Jordyn originally found her stride and avenues promoting solidarity with her experience when she discovered theater. After moving to NYC and finding the Black trans community, she wanted to create a space where Black Trans Femme artists could be seen and supported, leading to the creation of BTFA.


She blends the Black and trans experience with the power of an artist’s collective in her efforts to showcase and champion underrepresented voices including the LGBTQ community..


A black woman in a denim jacket posing for a photo.


3. Jamilla Okubo


Jamilla Okubo is a multidisciplinary artist exploring her American, Kenyan, and Trinidadian identities through her work. She combines figurative painting, pattern/textile design, fashion, and storytelling to celebrate the Black body and its relationship to movement, expression, ideology, and culture.


Inspired by kanga cloth, she creates her own patterns based on the history, mythology, and vernacular of the African diaspora and prints them on paper or fabric for paintings, fashion, and performance work.


Our communities across America experience Blackness in very unique and distinctive ways. From recent immigrants to descendants of enslaved Black Americans, our Blackness is tied together with a common experience and differentiated by our unique cultural ties.


Jamilla threads three facets of Blackness together through her lived experience and acquired knowledge to showcase the expansiveness and complexity of identity.


A woman wearing a blue puffer jacket and sunglasses.

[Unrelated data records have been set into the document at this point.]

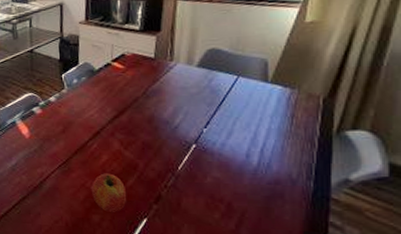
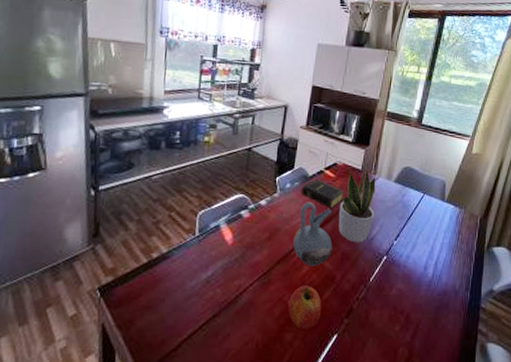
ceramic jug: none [88,95,131,156] -> present [293,202,333,266]
book: none [89,71,138,100] -> present [301,178,345,209]
potted plant: none [133,54,176,132] -> present [338,167,376,243]

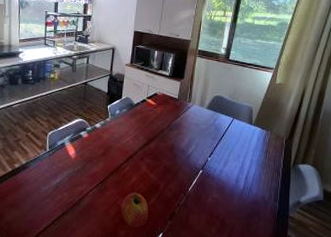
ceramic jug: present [293,202,333,266] -> none [123,125,156,177]
book: present [301,178,345,209] -> none [128,106,165,130]
potted plant: present [338,167,376,243] -> none [160,96,191,159]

4. Phillip Michael Collins


Phillip Collins is a Tennessee-born art collector and marketer based in New York City. He created Good Black Art, a platform that invests in emerging Black artists and offers them access to sales, collaborations, exhibitions, and media opportunities.


With over a decade of experience working with major corporations in brand strategy, PR, talent management, and social media, Collins leverages his expertise to present the best emerging Black artists to the commercial art world through the first global e-commerce platform for Black talent to embrace our digital edge.

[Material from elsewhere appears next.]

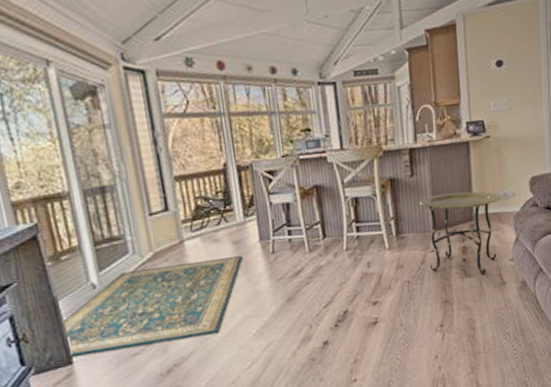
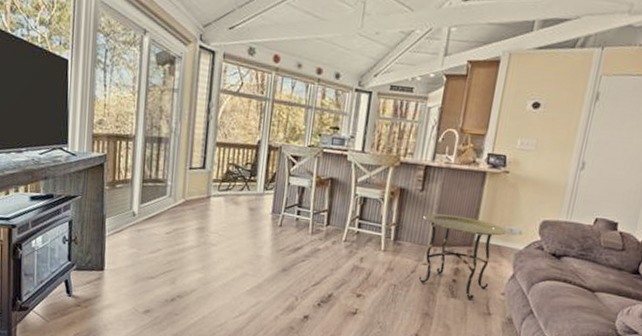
rug: present [61,256,243,359] -> none [102,209,254,281]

Phillip merges his experience abroad and his corporate knowledge with his identity as a Black man in several niches to uniquely amplify Black artistry.


At the core of #BlackHistory lies undeniable stories of resilience, inspiring life excerpts that radically challenge norms and expectations of what Blackness should adhere to. We continue to radically defy, rise in the face of strife, and build unapologetically.


We encourage you to revel in the undeniable genius of your ancestors this BHM. Tell your story in whatever way feels right. Your creativity is unlimited. That’s #BlackArt!


A man in a white shirt and khaki pants standing in a kitchen.